GOAL 1:
Please translate this sentence from the Laplace likelihood passage into Spanish: "It is known that the objective function in QR may be obtained assuming an asymmetric Laplace ( $AL$ ) distribution for the response conditional distribution (Yu and Moyeed, 2001; Geraci and Bottai, 2007)."
GOAL 2:
Carry on the Laplace likelihood passage from the point after equation (3.1).

QUOTED TEXT:
----

It is known that the objective function in QR may be obtained assuming an asymmetric Laplace ( $AL$ ) distribution for the response conditional distribution (Yu and Moyeed, 2001; Geraci and Bottai, 2007). Formally, $Y_{i} | b \sim AL (Q_{i}, ϕ, τ)$ with density function $f (y_{i} | b; Q_{i}, ϕ, τ) = \frac{τ (1 - τ)}{ϕ} exp {- \frac{ρ_{τ} (y_{i} - Q_{i})}{ϕ}}$ , where $ρ_{τ} (u) = u (τ - I (u \leq 0))$ , is the check function like in (2.2). $Q_{i}$ is the location parameter, $ϕ > 0$ is the scale parameter and $τ \in (0, 1)$ the skewness parameter assumed known and fixed, see Yu and Zhang (2005). Let the location parameters $Q_{i}$ depend on the values $x_{ij}$ s via the equation $Q_{i} = \sum_{j}^{J} b_{j} x_{ij}$ , and let the coefficients $(b_{1}, \dots, b_{J})$ be assumed independent random effects from a zero-mean symmetric Laplace distribution with scale parameter $ψ$ , whose joint density is $f (b_{1}, \dots, b_{J}; ψ) = (2 ψ)^{- J} exp {\sum_{j} | b_{j} | / ψ}$ .

Hence, given the aforementioned assumptions and $n$ independent observations, the joint density $f (y_{1}, \dots, y_{n}, b_{1}, \dots, b_{J})$ representing the likelihood is

{\{\frac{τ (1 - τ)}{ϕ}\}}^{n} (2 ψ)^{- J} exp \{- \frac{\sum_{i} ρ_{τ} (y_{i} - Q_{i})}{ϕ} - \frac{\sum_{j} | b_{j} |}{ψ}\} .

By using the simple re-parameterization $ψ = \frac{ϕ}{λ}$ and taking the log yields the log likelihood, apart from a constant,

ℓ = - n log ϕ - J log ϕ + J log λ - \frac{\sum_{i} ρ_{τ} (y_{i} - Q_{i})}{ϕ} - \frac{λ \sum_{j} | b_{j} |}{ϕ} .

(3.1)

----

DATASET EXTRACT:
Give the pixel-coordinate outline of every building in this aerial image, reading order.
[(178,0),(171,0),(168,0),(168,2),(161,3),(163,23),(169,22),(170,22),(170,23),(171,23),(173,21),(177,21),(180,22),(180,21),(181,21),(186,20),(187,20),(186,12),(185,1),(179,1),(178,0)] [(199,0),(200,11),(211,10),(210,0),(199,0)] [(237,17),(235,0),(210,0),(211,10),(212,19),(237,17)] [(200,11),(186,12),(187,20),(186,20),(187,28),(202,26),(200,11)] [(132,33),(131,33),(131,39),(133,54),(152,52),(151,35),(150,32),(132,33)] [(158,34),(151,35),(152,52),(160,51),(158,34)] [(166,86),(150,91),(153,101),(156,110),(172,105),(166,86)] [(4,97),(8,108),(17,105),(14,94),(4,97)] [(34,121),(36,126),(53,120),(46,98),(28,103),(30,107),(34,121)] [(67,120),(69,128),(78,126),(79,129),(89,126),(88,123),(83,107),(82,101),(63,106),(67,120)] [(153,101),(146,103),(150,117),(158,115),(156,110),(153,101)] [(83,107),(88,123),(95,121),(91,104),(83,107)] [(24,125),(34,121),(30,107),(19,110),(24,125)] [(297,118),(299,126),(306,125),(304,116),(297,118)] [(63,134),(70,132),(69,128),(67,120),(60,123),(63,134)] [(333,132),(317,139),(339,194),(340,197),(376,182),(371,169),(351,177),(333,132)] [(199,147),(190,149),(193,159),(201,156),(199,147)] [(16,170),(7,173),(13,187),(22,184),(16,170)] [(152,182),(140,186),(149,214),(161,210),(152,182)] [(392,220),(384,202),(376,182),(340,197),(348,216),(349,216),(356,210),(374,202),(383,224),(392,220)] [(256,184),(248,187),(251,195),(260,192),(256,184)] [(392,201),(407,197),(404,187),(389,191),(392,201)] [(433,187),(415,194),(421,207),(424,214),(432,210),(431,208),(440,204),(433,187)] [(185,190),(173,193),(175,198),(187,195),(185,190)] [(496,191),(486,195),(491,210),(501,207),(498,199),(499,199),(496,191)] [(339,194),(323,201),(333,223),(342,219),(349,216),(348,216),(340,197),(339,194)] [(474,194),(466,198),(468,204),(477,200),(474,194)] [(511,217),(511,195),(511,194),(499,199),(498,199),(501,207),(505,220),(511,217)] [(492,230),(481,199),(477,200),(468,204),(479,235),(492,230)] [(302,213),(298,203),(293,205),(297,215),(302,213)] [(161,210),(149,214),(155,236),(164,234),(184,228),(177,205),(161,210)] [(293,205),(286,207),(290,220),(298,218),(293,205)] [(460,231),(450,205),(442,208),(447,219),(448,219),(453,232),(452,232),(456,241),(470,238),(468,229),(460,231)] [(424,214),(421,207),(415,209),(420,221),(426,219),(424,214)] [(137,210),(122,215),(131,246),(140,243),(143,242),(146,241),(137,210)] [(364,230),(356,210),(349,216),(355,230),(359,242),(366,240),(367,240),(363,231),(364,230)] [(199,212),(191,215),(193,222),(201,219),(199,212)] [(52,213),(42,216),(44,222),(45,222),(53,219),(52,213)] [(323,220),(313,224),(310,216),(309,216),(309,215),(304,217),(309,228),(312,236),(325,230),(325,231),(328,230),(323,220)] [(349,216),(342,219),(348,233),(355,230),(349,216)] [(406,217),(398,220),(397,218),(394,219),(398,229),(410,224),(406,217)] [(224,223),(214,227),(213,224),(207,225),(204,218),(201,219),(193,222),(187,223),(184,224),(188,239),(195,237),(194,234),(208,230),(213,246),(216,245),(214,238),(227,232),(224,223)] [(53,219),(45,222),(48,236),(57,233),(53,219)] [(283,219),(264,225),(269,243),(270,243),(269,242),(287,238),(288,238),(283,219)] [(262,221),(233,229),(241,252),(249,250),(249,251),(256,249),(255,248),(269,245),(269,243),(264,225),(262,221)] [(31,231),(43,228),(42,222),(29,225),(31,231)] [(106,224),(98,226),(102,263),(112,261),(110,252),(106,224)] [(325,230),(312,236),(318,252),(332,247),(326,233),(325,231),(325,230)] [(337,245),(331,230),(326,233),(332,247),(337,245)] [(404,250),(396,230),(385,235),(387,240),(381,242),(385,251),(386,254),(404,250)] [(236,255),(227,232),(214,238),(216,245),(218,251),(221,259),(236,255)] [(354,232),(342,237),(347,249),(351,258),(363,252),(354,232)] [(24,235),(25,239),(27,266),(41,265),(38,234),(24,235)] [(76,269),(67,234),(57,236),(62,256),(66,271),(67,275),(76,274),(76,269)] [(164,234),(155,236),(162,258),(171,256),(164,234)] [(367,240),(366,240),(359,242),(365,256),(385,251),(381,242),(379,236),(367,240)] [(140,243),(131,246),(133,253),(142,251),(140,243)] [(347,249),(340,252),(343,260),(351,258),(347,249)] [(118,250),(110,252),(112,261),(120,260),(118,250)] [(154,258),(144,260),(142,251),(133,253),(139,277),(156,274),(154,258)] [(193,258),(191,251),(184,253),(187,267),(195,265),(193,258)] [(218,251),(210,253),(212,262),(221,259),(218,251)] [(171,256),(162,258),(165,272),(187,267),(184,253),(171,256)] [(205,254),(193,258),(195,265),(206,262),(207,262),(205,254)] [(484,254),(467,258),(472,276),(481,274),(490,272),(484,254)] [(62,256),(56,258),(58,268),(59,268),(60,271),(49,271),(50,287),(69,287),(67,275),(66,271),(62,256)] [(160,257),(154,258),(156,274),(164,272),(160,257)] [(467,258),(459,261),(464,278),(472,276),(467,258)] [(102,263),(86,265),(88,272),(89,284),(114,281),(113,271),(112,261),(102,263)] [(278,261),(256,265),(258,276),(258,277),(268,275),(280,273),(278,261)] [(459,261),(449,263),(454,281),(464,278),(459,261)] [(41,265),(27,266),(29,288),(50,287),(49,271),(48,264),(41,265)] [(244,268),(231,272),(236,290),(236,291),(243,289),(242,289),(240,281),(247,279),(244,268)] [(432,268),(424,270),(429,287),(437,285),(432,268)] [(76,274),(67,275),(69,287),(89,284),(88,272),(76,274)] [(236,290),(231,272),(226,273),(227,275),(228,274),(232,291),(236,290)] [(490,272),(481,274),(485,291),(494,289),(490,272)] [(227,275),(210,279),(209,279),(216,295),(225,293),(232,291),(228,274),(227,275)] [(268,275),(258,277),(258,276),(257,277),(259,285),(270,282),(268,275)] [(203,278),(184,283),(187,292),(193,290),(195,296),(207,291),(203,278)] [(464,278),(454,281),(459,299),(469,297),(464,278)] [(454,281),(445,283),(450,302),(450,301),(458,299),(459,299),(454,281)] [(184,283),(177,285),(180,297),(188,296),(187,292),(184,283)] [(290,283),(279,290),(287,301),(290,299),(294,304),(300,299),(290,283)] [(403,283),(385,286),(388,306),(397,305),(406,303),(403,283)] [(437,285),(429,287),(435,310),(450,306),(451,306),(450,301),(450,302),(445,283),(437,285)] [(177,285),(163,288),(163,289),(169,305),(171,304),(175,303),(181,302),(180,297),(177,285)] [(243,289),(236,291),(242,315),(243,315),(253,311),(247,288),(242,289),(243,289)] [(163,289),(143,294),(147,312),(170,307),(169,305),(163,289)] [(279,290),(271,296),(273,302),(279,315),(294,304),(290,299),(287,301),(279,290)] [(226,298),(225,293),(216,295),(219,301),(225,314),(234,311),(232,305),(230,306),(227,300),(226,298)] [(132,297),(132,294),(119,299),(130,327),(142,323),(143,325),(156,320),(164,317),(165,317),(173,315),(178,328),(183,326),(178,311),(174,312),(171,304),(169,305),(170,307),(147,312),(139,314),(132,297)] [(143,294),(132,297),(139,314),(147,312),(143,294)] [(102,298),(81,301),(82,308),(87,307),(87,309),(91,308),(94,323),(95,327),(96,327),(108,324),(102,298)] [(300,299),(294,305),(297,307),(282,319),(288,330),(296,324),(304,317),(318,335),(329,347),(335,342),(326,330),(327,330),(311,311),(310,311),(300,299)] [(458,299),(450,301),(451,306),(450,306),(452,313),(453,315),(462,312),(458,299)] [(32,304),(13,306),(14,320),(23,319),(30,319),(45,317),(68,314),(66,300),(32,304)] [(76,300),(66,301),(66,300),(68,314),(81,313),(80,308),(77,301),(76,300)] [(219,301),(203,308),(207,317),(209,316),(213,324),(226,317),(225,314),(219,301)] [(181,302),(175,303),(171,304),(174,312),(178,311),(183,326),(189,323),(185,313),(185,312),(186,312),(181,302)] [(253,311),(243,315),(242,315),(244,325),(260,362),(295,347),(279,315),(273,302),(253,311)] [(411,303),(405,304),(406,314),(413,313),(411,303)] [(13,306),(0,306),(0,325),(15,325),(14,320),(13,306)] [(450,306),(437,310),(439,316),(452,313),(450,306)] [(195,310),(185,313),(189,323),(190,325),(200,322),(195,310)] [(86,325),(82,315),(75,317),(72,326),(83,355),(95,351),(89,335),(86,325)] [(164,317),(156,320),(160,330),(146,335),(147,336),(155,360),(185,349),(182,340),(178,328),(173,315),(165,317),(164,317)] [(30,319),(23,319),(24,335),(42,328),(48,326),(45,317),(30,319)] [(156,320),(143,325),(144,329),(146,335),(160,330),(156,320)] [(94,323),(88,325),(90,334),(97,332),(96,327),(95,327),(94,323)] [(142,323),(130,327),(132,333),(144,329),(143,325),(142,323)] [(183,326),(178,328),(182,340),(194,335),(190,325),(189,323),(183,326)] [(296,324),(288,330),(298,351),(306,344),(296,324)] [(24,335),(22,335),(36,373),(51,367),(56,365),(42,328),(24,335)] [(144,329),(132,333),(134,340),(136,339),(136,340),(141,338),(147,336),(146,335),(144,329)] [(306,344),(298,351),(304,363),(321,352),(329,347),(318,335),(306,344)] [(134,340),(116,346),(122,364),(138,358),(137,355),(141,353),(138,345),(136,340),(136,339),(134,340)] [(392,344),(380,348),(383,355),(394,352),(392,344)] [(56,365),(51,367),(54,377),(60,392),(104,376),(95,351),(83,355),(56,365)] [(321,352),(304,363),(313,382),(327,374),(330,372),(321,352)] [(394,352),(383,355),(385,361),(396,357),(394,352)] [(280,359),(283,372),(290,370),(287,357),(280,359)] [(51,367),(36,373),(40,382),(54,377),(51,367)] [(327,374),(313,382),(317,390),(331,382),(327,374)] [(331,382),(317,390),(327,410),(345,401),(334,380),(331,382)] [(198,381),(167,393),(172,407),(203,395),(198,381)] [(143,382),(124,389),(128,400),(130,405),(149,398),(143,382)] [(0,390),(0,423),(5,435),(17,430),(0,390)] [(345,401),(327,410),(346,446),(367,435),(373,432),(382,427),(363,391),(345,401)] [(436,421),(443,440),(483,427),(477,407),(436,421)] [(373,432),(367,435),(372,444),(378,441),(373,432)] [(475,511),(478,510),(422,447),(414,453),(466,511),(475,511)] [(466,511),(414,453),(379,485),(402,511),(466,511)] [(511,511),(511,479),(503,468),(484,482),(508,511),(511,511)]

----

TASK RESULT 1:
Se sabe que la función objetivo en QR puede obtenerse suponiendo una distribución de Laplace asimétrica ( $AL$ ) para la distribución condicional de la respuesta (Yu y Moyeed, 2001; Geraci y Bottai, 2007).

TASK RESULT 2:
If $ϕ$ and $λ$ are considered as nuisance, then maximization of (3.1) with respect to the $b_{j}$ s justifies minimization of (2.2). Actually, (2.2) is more general as it includes multiple $λ_{k}$ and penalty on the differenced coefficients, however the rationale is clearly the same.

The partial derivatives of (3.1) are easily obtained

\begin{matrix} \frac{\partial ℓ}{\partial λ} & = & \frac{J}{λ} - \frac{\sum_{j} | b_{j} |}{ϕ} \\ \frac{\partial ℓ}{\partial ϕ} & = & \frac{1}{ϕ^{2}} \{- ϕ (n + J) + \sum_{i} ρ_{τ} (y_{i} - Q_{i}) + λ \sum_{j} | b_{j} |\} . \end{matrix}

The root of $\frac{\partial ℓ}{\partial λ} = 0$ is $\hat{λ} = \frac{ϕ}{\sum_{j} | b_{j} | / J}$ , while by the estimating equation $\frac{\partial ℓ}{\partial ϕ} = 0$ , after plugging in $\hat{λ}$ , we get $\hat{ϕ} = \sum_{i} ρ_{τ} (y_{i} - Q_{i}) / n$ . Namely the maximum likelihood (ML) estimate of scale parameters ratio $λ$ is

\hat{λ} = \frac{\sum_{i} ρ_{τ} (y_{i} - {\hat{Q}}_{i}) / n}{\sum_{j} | {\hat{b}}_{j} | / J} = \frac{\hat{ϕ}}{\hat{ψ}},

(3.2)

which justifies Step 4 in the aforementioned algorithm, apart from the denominators $n$ and $J$ . The rationale of replacing them with the effective degrees of freedom and details about their computation are discussed in the next subsections.

3.2 Remarks

As illustrated above, parameter estimation is justified via maximization of the joint likelihood depending on fixed and random, that is, penalized, parameters. Unlike Geraci and Bottai (2007), it should be stressed that no tentative to integrate out the random effects is carried out, and thus the objective to be optimized is the joint, rather than the marginal, likelihood. It is worth noting that in the usual mixed models framework, the variances ratio expression, that is, the counterpart of (3.2) for mean regressions, typically comes from the marginal likelihood maximization. However, as discussed by McCulloch (1997), it can be motivated under different likelihoods, including the marginal, penalized and joint likelihood of fixed and random parameters as taken in this article for smoothing QR.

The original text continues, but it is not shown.